**Stored data**
[Start of section]

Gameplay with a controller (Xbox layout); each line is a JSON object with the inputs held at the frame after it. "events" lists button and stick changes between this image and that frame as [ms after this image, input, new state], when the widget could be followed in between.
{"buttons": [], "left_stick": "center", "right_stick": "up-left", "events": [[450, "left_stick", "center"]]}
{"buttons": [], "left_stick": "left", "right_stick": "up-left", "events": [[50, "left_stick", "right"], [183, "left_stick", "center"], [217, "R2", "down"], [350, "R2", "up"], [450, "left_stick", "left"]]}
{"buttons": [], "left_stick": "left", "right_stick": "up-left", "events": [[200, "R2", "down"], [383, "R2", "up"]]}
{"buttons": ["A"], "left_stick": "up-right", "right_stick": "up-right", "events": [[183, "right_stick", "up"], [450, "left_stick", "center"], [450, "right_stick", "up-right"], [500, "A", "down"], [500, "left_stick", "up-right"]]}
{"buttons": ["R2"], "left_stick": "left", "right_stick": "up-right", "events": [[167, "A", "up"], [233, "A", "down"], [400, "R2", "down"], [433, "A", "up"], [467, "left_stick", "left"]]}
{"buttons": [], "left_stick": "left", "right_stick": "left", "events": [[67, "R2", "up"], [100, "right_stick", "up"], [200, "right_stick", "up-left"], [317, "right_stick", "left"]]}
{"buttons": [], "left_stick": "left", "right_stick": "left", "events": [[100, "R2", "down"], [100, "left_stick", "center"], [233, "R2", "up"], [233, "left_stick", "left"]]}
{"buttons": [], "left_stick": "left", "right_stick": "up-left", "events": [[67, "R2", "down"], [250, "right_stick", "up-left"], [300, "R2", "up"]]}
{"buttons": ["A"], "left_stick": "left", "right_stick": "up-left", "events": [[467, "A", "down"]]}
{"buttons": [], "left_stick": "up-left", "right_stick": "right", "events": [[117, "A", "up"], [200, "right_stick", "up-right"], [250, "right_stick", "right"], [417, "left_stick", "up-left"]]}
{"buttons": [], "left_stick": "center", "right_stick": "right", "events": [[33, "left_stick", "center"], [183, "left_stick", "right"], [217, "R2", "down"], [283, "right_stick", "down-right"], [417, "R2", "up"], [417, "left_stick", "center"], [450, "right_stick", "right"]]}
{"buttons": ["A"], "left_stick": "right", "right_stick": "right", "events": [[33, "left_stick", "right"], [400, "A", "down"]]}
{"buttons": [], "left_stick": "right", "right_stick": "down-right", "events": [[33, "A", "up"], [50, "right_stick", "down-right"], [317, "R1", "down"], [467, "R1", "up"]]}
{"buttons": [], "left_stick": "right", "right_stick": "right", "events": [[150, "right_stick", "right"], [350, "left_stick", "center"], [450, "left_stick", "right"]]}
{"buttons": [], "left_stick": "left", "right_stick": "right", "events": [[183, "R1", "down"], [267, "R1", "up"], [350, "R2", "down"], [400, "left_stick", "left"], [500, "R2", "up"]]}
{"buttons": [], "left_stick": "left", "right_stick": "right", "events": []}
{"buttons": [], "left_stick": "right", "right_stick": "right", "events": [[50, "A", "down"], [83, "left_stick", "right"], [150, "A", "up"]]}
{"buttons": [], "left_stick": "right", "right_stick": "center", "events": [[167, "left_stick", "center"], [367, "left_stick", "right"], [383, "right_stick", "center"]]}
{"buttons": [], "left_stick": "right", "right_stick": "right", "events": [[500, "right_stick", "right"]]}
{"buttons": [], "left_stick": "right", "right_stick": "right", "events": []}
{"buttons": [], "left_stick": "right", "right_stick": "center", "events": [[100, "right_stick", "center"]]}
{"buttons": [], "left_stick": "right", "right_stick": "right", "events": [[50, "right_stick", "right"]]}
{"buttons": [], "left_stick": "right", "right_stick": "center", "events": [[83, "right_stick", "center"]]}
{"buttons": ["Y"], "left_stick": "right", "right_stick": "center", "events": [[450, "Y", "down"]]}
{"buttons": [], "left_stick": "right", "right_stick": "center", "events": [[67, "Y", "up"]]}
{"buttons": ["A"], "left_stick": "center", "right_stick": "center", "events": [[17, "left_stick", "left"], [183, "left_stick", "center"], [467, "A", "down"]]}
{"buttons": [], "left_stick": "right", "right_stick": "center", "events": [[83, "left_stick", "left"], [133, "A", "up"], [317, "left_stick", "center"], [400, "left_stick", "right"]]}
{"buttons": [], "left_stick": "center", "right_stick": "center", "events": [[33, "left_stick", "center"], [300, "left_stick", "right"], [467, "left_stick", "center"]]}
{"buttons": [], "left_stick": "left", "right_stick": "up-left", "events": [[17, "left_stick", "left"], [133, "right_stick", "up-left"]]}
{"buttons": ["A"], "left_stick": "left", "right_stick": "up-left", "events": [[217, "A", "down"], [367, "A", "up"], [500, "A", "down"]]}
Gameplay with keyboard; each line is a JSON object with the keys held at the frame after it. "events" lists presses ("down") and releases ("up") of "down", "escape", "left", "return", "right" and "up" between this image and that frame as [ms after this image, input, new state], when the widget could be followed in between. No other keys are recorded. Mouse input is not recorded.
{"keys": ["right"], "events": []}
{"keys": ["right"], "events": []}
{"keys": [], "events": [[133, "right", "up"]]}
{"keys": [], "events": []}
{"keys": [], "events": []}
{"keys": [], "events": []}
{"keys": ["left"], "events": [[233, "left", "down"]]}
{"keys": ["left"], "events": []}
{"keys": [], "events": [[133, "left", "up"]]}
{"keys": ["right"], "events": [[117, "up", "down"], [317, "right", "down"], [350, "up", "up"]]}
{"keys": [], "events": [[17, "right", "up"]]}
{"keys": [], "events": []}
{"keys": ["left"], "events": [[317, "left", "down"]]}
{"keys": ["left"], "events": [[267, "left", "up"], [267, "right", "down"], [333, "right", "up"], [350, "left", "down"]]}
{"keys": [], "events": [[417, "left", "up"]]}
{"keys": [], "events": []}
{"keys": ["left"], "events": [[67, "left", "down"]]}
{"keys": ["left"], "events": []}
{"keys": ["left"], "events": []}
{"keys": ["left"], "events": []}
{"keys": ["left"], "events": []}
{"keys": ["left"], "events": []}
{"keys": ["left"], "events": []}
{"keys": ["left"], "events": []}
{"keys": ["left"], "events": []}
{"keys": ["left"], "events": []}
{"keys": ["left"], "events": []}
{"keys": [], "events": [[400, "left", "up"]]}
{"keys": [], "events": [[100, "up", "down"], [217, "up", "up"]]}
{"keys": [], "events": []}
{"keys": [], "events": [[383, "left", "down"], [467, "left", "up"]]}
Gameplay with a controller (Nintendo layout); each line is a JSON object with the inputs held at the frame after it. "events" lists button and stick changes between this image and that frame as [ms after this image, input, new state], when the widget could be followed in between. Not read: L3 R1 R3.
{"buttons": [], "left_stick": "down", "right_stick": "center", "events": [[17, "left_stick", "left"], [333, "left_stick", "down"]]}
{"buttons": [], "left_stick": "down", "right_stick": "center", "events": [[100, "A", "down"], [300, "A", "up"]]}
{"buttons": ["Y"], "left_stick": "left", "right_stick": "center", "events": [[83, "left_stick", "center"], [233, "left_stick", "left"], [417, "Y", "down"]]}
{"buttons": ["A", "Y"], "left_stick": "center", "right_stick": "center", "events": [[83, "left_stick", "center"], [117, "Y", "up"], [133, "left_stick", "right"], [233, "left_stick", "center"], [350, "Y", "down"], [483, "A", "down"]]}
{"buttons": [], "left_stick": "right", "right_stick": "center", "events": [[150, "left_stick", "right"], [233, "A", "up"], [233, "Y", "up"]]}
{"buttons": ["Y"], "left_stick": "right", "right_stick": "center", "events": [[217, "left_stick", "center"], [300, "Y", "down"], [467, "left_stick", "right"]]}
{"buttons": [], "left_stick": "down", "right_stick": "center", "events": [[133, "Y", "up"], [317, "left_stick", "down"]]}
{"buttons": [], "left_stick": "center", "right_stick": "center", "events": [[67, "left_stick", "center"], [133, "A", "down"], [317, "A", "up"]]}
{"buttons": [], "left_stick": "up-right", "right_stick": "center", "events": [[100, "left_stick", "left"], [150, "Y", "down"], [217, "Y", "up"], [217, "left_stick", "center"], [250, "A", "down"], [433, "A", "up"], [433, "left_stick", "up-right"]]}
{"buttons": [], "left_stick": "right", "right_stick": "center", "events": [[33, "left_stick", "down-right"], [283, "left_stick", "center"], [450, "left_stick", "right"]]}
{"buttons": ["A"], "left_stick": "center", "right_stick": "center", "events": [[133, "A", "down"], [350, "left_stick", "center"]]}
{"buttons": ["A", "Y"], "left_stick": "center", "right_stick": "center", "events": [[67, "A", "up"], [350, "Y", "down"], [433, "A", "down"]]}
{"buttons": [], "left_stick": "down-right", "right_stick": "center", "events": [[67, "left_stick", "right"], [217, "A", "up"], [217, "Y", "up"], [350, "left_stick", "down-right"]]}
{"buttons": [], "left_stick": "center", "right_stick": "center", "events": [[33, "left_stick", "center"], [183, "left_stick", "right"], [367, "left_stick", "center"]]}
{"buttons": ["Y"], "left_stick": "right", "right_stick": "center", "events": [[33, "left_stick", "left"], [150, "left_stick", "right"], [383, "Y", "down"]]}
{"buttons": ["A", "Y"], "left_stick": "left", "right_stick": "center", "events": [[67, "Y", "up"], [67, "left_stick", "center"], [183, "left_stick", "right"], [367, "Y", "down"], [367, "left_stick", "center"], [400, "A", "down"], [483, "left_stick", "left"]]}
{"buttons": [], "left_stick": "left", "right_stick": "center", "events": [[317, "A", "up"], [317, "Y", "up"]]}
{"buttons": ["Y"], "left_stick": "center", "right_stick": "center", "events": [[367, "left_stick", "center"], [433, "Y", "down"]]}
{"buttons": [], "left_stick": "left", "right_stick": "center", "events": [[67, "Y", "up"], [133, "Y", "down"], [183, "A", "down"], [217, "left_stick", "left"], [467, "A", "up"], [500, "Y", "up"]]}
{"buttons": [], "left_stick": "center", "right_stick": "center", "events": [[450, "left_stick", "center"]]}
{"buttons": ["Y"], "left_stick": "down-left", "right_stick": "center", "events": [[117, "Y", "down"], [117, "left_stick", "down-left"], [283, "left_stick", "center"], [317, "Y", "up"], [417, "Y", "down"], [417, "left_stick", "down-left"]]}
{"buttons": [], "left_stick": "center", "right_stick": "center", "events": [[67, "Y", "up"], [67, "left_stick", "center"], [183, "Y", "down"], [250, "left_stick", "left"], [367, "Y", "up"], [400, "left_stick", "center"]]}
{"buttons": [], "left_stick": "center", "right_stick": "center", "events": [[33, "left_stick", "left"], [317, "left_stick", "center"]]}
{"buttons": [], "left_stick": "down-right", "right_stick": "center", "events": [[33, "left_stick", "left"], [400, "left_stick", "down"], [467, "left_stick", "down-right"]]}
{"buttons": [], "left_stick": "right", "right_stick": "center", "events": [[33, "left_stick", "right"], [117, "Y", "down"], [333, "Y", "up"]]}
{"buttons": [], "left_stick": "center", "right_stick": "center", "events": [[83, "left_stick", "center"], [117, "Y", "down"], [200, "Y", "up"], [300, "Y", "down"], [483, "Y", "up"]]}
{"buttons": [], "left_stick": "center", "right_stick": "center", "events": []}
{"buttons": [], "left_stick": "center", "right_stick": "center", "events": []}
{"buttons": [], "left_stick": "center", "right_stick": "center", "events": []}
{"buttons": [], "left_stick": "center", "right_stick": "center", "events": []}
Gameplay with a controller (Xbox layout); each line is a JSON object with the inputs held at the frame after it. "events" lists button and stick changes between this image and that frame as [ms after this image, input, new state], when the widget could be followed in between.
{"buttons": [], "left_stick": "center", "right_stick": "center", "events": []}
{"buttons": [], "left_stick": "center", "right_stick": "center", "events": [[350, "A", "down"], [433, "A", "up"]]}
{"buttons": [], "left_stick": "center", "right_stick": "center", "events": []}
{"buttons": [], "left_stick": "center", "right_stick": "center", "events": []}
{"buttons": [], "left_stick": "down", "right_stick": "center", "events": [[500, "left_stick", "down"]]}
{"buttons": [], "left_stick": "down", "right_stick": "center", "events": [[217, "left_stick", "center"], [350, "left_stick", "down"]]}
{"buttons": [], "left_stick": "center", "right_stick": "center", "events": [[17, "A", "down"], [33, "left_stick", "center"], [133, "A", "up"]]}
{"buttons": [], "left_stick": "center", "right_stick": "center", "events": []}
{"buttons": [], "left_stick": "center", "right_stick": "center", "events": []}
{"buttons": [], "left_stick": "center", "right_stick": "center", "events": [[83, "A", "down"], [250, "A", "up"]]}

[End of section]

**YOUR OBJECTIVE**
The answer must consist of every line in the records above that contains the word "held".

**SOLUTION**
Gameplay with a controller (Xbox layout); each line is a JSON object with the inputs held at the frame after it. "events" lists button and stick changes between this image and that frame as [ms after this image, input, new state], when the widget could be followed in between.
Gameplay with keyboard; each line is a JSON object with the keys held at the frame after it. "events" lists presses ("down") and releases ("up") of "down", "escape", "left", "return", "right" and "up" between this image and that frame as [ms after this image, input, new state], when the widget could be followed in between. No other keys are recorded. Mouse input is not recorded.
Gameplay with a controller (Nintendo layout); each line is a JSON object with the inputs held at the frame after it. "events" lists button and stick changes between this image and that frame as [ms after this image, input, new state], when the widget could be followed in between. Not read: L3 R1 R3.
Gameplay with a controller (Xbox layout); each line is a JSON object with the inputs held at the frame after it. "events" lists button and stick changes between this image and that frame as [ms after this image, input, new state], when the widget could be followed in between.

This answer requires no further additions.